1st Department of Nephrology, Aristotle University of Thessaloniki, Hippokration Hospital, Thessaloniki, Greece.
Department of Nephrology and Hypertension, University Hospital Erlangen, Germany.
Nephrol Dial Transplant. 2024 May 31;39(6):929-943. doi: 10.1093/ndt/gfae041.

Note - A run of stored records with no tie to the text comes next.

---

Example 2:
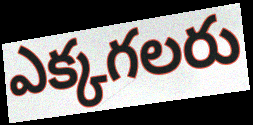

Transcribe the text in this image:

ఎక్కగలరు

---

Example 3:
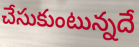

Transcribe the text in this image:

చేసుకుంటున్నదే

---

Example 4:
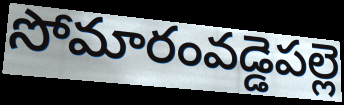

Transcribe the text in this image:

సోమారంవడ్డెపల్లె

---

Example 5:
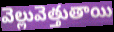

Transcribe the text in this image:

వెల్లువెత్తుతాయి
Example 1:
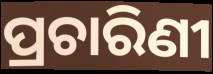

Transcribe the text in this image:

ପ୍ରଚାରିଣୀ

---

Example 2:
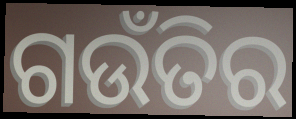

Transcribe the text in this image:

ଗଉଁତିର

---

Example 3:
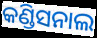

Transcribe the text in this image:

କଣ୍ଡିସନାଲ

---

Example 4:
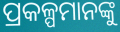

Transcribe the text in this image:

ପ୍ରକଳ୍ପମାନଙ୍କୁ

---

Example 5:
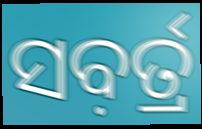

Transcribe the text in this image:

ସବ଼ର୍ତ୍ର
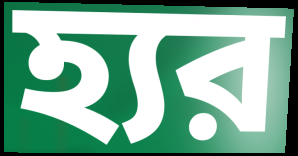
হ্যর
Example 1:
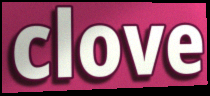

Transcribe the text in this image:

clove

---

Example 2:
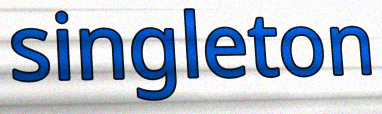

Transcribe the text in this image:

singleton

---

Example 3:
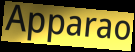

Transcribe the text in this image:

Apparao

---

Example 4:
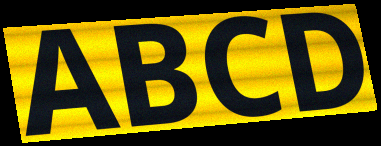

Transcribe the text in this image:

ABCD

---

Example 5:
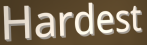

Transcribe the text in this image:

Hardest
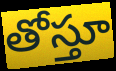
తోస్తూ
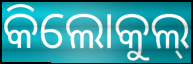
କିଲୋକୁଲ୍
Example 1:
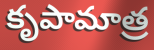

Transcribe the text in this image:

కృపామాత్ర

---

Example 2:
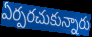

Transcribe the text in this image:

ఏర్పరచుకున్నారు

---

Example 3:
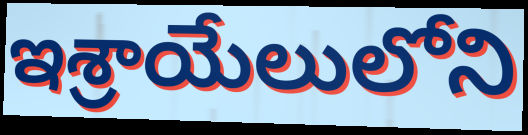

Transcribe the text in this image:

ఇశ్రాయేలులోని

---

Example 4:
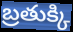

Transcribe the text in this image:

బ్రతుక్కి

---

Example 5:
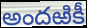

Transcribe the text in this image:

అందఱికీ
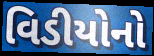
વિડીયોનો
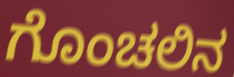
ಗೊಂಚಲಿನ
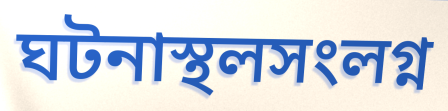
ঘটনাস্থলসংলগ্ন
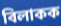
বিলাকক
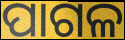
ପାଗଳ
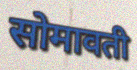
सोमावती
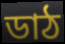
ডাঠ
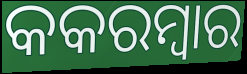
କକରମ୍ବାର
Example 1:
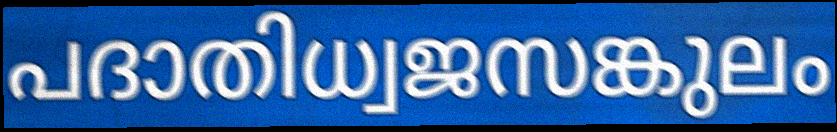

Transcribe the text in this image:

പദാതിധ്വജസങ്കുലം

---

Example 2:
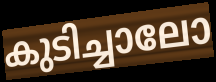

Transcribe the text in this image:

കുടിച്ചാലോ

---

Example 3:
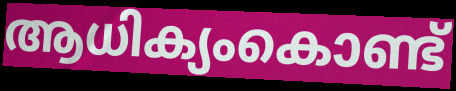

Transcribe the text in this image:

ആധിക്യംകൊണ്ട്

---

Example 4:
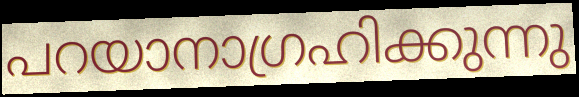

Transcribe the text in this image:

പറയാനാഗ്രഹിക്കുന്നു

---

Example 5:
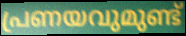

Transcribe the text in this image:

പ്രണയവുമുണ്ട്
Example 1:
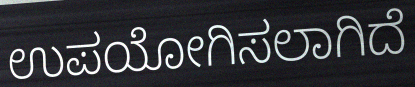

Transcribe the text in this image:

ಉಪಯೋಗಿಸಲಾಗಿದೆ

In June 2023, the European Society of Hypertension (ESH) presented and published the new 2023 ESH Guidelines for the Management of Arterial Hypertension, a document that was endorsed by the European Renal Association (ERA). Following the evolution of evidence in recent years, several novel recommendations relevant to the management of hypertension in patients with chronic kidney disease (CKD) appeared in these Guidelines. These include recommendations for target office blood pressure (BP) <130/80 mmHg in most and against target office BP <120/70 mmHg in all patients with CKD; recommendations for use of spironolactone or chlorthalidone for patients with resistant hypertension with estimated glomerular filtration rate (eGFR) higher or lower than 30 mL/min/1.73 m2, respectively; use of a sodium-glucose cotransporter 2 inhibitor for patients with CKD and estimated eGFR ≥20 mL/min/1.73 m2; use of finerenone for patients with CKD, type 2 diabetes mellitus, albuminuria, eGFR ≥25 mL/min/1.73 m2 and serum potassium <5.0 mmol/L; and revascularization in patients with atherosclerotic renovascular disease and secondary hypertension or high-risk phenotypes if stenosis ≥70% is present. The present report is a synopsis of sections of the ESH Guidelines that are relevant to the daily clinical practice of nephrologists, prepared by experts from ESH and ERA. The sections summarized are those referring to the role of CKD in hypertension staging and cardiovascular risk stratification, the evaluation of hypertension-mediated kidney damage and the overall management of hypertension in patients with CKD.
2023 年 6 月,欧洲高血压学会(ESH)发布了新的 2023 年ESH 高血压管理指南,该指南得到了欧洲肾脏协会(ERA)的认可。近年来,随着证据的不断发展,这些指南中出现了一些与慢性肾脏病(CKD)患者高血压管理相关的新建议。这些建议包括:大多数患者的诊室血压(BP)目标<130/80mmHg,而所有 CKD 患者的诊室 BP 目标<120/70mmHg;对于估计肾小球滤过率(eGFR)高于或低于 30mL/min/1.73m2 的患者,分别建议使用螺内酯或氯噻酮治疗难治性高血压;对于 eGFR≥20mL/min/1.73m2 的 CKD 患者,建议使用钠-葡萄糖共转运蛋白 2 抑制剂;对于 eGFR≥25mL/min/1.73m2、血清钾<5.0mmol/L 且有蛋白尿的 CKD 患者,建议使用非奈利酮;对于存在动脉粥样硬化性肾血管疾病和继发性高血压或高危表型且狭窄≥70%的患者,建议进行血运重建。本报告是 ESH 和 ERA 专家编写的与肾病学家日常临床实践相关的 ESH 指南部分的摘要,总结了指南中与 CKD 在高血压分期和心血管风险分层中的作用、高血压引起的肾脏损害的评估以及 CKD 患者的整体高血压管理相关的部分。